4. Phage Display Systems and Selection of Virulence Factor Targeting Proteins
As noted in the Summary, supra, a variety of methods may be used in selecting a virulence factor targeting protein. In general, such a method will involve screening a set of partially randomized polypeptides to identify those that bind to a virulence factor of interest. Phage display technology is useful for this purpose, and allows the rapid selection of polypeptides from a large library of variants based on their ability to bind to a specific target. In addition, phage display systems offer the opportunity to isolate a virulence factor binding protein in a context that is similar to that in the ultimate VTB agent. For example, variants of a tail fiber polypeptide of a T4 phage may be expressed as a fusion protein with a structurally similar protein from a phage lambda display library. This approach reduces the risk that, upon introduction of a targeting protein into a VTB, the structural integrity of the phage is disrupted.

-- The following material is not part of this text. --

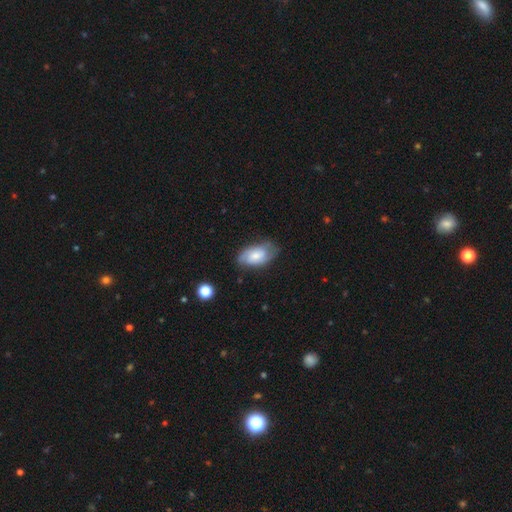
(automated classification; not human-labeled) This is possibly a smooth galaxy (52%). How rounded: clearly in between (92%). Merging: likely none (66%).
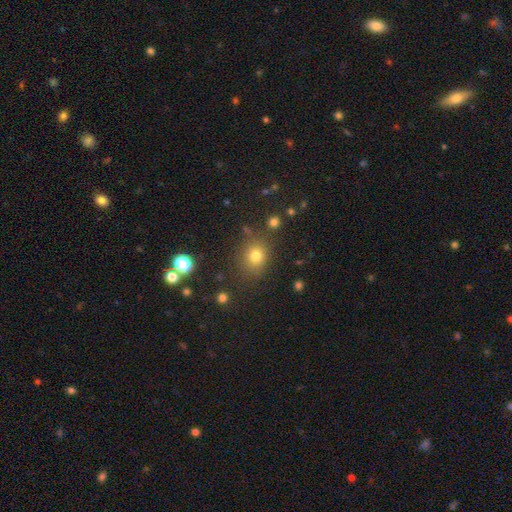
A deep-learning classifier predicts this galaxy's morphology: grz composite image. It shows a smooth galaxy with no disk features (77%) that is round (69%). Merging: none (79%).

Additionally, because each phage particle carries the genetic information for the peptide it is displaying on its surface, there is a physical link between phenotype and genotype. Since their invention in 1985, phage display systems have been refined and expanded. There are phage display systems that are based on filamentous phages such as M13, as well as those based on tailed phages such as lambda, T7 and T4. All of these systems share the same basic properties, including a method for efficiently creating the diverse library of displayed peptides, a method for selection or "panning" for phages displaying peptides capable of binding to the target and a method for amplifying the phage by infecting and multiplying in a permissive host bacterium.

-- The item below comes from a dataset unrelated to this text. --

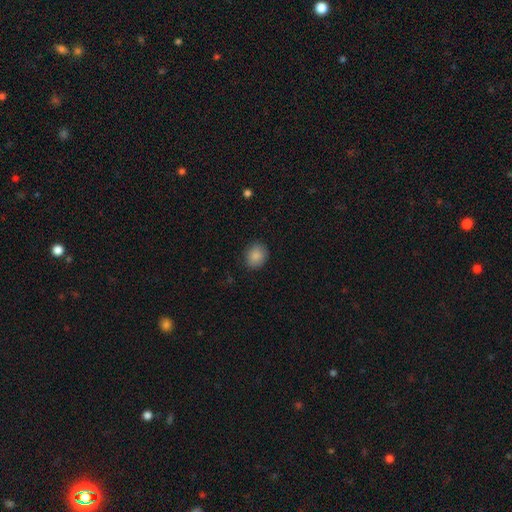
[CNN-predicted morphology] Smooth or featured? smooth (88%)
How rounded? round (64%)
Merging? none (87%)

There are a number of methods for panning a phage library, generally using the same principal. The phage library is exposed to the target molecule, to allow those phages that display a peptide capable of binding, to do so. The unbound phages are then washed away. Phages that bound to the target are then eluted off and amplified by growing them in a permissive host. The panning procedure is repeated one or more times to enrich the library to the point where nearly all of the phages can bind to the target.

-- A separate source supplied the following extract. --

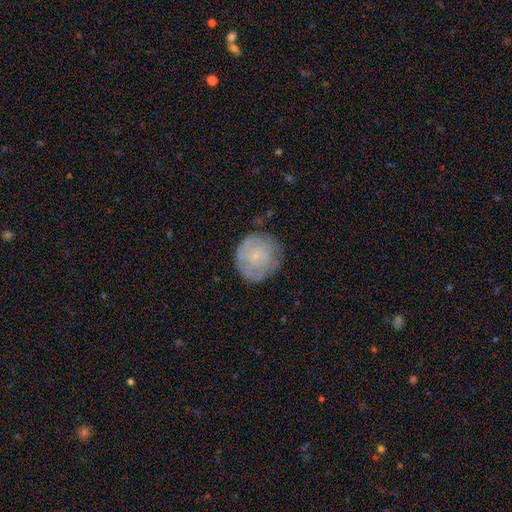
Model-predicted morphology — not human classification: Smooth or featured? smooth (49%)
Merging? none (73%)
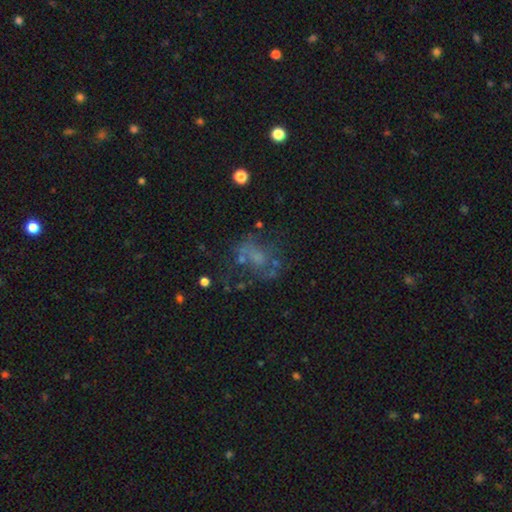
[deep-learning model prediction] smooth_or_featured: featured or disk (p=0.44) [alt: smooth p=0.35]
merging: none (p=0.43) [alt: major disturbance p=0.28]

Phage display systems have been used for a variety of applications including cloning human antibodies, displaying cDNA libraries, and epitope mapping. Although almost any standard phage display system can be used to identify polypeptides that can bind to bacterial cells, none of them are designed to allow the phage to infect a target cell based on the binding ability of the displayed peptide. This would require that the peptide library be displayed at the end of the phage tail fibers. Several phage display systems based on the filamentous phage M13 do display their peptide libraries at the end of the phage's tail fibers, however, preliminary results suggest that Ml 3 phage may be unsuitable for this purpose, or may require additional work. A preferred phage display system is one that permits infection of target cells based on the peptide library (tail fiber variants). Panning in such a system can be done in vivo, and there would be no need to purify the target molecule and immobilize it for in vitro panning. The panning procedure itself would be significantly simplified; for instance there would be no elution step. Because the phage can directly infect the cell expressing the target molecule, the panning procedure goes directly from binding to the amplification step.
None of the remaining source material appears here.